*The exercise*: Send back the entries below exactly as they appear.

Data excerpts
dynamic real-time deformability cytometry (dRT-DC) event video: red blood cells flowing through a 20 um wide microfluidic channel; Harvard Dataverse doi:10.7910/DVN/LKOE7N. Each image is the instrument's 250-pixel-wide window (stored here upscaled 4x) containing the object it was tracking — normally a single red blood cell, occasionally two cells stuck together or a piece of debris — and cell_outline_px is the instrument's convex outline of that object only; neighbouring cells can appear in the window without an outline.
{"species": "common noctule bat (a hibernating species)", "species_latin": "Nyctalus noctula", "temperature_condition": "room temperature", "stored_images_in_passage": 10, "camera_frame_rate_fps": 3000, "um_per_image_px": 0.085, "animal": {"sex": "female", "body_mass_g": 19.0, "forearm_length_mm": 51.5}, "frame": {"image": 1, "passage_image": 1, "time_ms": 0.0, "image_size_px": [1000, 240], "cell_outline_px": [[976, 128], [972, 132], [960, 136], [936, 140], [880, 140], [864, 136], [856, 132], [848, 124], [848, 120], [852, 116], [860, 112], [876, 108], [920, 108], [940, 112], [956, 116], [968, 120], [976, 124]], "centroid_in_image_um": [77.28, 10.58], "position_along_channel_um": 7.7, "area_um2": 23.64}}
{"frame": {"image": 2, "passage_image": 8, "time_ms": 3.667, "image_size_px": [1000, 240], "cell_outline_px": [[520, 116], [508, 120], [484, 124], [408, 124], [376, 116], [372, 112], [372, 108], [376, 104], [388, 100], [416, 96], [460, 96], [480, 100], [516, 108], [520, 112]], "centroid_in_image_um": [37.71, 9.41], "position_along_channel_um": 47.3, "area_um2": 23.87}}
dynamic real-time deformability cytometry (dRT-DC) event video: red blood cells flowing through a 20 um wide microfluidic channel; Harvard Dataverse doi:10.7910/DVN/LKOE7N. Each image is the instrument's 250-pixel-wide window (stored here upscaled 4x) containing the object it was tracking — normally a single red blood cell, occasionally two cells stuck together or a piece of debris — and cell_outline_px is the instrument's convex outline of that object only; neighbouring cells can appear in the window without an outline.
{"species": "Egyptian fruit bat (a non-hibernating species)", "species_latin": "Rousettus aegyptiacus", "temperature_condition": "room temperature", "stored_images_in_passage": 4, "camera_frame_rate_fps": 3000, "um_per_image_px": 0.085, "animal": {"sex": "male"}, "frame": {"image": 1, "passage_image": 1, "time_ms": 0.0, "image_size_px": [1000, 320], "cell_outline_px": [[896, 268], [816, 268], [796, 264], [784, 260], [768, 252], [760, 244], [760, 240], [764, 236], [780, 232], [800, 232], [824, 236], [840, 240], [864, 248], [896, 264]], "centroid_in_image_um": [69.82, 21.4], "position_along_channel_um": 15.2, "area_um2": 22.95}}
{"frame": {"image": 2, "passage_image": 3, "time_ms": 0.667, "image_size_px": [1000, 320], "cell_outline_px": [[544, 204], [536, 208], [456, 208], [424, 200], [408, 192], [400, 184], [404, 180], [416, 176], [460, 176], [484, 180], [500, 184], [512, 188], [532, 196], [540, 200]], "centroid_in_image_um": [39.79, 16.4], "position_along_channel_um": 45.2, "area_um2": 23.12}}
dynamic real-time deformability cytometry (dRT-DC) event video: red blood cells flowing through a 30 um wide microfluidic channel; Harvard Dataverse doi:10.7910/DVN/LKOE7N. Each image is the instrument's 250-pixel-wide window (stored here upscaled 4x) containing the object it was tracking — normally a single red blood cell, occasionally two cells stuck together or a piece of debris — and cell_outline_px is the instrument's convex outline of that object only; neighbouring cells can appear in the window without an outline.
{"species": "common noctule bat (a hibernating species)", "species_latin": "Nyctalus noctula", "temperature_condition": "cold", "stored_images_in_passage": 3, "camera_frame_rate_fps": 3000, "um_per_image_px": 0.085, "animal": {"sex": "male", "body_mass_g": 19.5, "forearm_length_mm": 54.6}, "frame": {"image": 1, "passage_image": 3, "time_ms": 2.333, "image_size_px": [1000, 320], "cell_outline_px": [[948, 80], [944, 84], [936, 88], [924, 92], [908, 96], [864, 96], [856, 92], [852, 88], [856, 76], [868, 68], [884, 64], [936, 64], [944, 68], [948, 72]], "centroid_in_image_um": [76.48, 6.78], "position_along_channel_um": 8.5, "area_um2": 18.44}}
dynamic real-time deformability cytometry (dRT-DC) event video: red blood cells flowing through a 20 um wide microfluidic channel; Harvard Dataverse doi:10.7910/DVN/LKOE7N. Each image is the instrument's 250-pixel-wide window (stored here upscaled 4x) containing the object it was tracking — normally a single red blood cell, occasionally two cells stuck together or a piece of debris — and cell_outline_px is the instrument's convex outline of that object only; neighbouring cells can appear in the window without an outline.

*Output for this exercise*:
dynamic real-time deformability cytometry (dRT-DC) event video: red blood cells flowing through a 20 um wide microfluidic channel; Harvard Dataverse doi:10.7910/DVN/LKOE7N. Each image is the instrument's 250-pixel-wide window (stored here upscaled 4x) containing the object it was tracking — normally a single red blood cell, occasionally two cells stuck together or a piece of debris — and cell_outline_px is the instrument's convex outline of that object only; neighbouring cells can appear in the window without an outline.
{"species": "common noctule bat (a hibernating species)", "species_latin": "Nyctalus noctula", "temperature_condition": "room temperature", "stored_images_in_passage": 10, "camera_frame_rate_fps": 3000, "um_per_image_px": 0.085, "animal": {"sex": "female", "body_mass_g": 19.0, "forearm_length_mm": 51.5}, "frame": {"image": 1, "passage_image": 1, "time_ms": 0.0, "image_size_px": [1000, 240], "cell_outline_px": [[976, 128], [972, 132], [960, 136], [936, 140], [880, 140], [864, 136], [856, 132], [848, 124], [848, 120], [852, 116], [860, 112], [876, 108], [920, 108], [940, 112], [956, 116], [968, 120], [976, 124]], "centroid_in_image_um": [77.28, 10.58], "position_along_channel_um": 7.7, "area_um2": 23.64}}
{"frame": {"image": 2, "passage_image": 8, "time_ms": 3.667, "image_size_px": [1000, 240], "cell_outline_px": [[520, 116], [508, 120], [484, 124], [408, 124], [376, 116], [372, 112], [372, 108], [376, 104], [388, 100], [416, 96], [460, 96], [480, 100], [516, 108], [520, 112]], "centroid_in_image_um": [37.71, 9.41], "position_along_channel_um": 47.3, "area_um2": 23.87}}
dynamic real-time deformability cytometry (dRT-DC) event video: red blood cells flowing through a 20 um wide microfluidic channel; Harvard Dataverse doi:10.7910/DVN/LKOE7N. Each image is the instrument's 250-pixel-wide window (stored here upscaled 4x) containing the object it was tracking — normally a single red blood cell, occasionally two cells stuck together or a piece of debris — and cell_outline_px is the instrument's convex outline of that object only; neighbouring cells can appear in the window without an outline.
{"species": "Egyptian fruit bat (a non-hibernating species)", "species_latin": "Rousettus aegyptiacus", "temperature_condition": "room temperature", "stored_images_in_passage": 4, "camera_frame_rate_fps": 3000, "um_per_image_px": 0.085, "animal": {"sex": "male"}, "frame": {"image": 1, "passage_image": 1, "time_ms": 0.0, "image_size_px": [1000, 320], "cell_outline_px": [[896, 268], [816, 268], [796, 264], [784, 260], [768, 252], [760, 244], [760, 240], [764, 236], [780, 232], [800, 232], [824, 236], [840, 240], [864, 248], [896, 264]], "centroid_in_image_um": [69.82, 21.4], "position_along_channel_um": 15.2, "area_um2": 22.95}}
{"frame": {"image": 2, "passage_image": 3, "time_ms": 0.667, "image_size_px": [1000, 320], "cell_outline_px": [[544, 204], [536, 208], [456, 208], [424, 200], [408, 192], [400, 184], [404, 180], [416, 176], [460, 176], [484, 180], [500, 184], [512, 188], [532, 196], [540, 200]], "centroid_in_image_um": [39.79, 16.4], "position_along_channel_um": 45.2, "area_um2": 23.12}}
dynamic real-time deformability cytometry (dRT-DC) event video: red blood cells flowing through a 30 um wide microfluidic channel; Harvard Dataverse doi:10.7910/DVN/LKOE7N. Each image is the instrument's 250-pixel-wide window (stored here upscaled 4x) containing the object it was tracking — normally a single red blood cell, occasionally two cells stuck together or a piece of debris — and cell_outline_px is the instrument's convex outline of that object only; neighbouring cells can appear in the window without an outline.
{"species": "common noctule bat (a hibernating species)", "species_latin": "Nyctalus noctula", "temperature_condition": "cold", "stored_images_in_passage": 3, "camera_frame_rate_fps": 3000, "um_per_image_px": 0.085, "animal": {"sex": "male", "body_mass_g": 19.5, "forearm_length_mm": 54.6}, "frame": {"image": 1, "passage_image": 3, "time_ms": 2.333, "image_size_px": [1000, 320], "cell_outline_px": [[948, 80], [944, 84], [936, 88], [924, 92], [908, 96], [864, 96], [856, 92], [852, 88], [856, 76], [868, 68], [884, 64], [936, 64], [944, 68], [948, 72]], "centroid_in_image_um": [76.48, 6.78], "position_along_channel_um": 8.5, "area_um2": 18.44}}
dynamic real-time deformability cytometry (dRT-DC) event video: red blood cells flowing through a 20 um wide microfluidic channel; Harvard Dataverse doi:10.7910/DVN/LKOE7N. Each image is the instrument's 250-pixel-wide window (stored here upscaled 4x) containing the object it was tracking — normally a single red blood cell, occasionally two cells stuck together or a piece of debris — and cell_outline_px is the instrument's convex outline of that object only; neighbouring cells can appear in the window without an outline.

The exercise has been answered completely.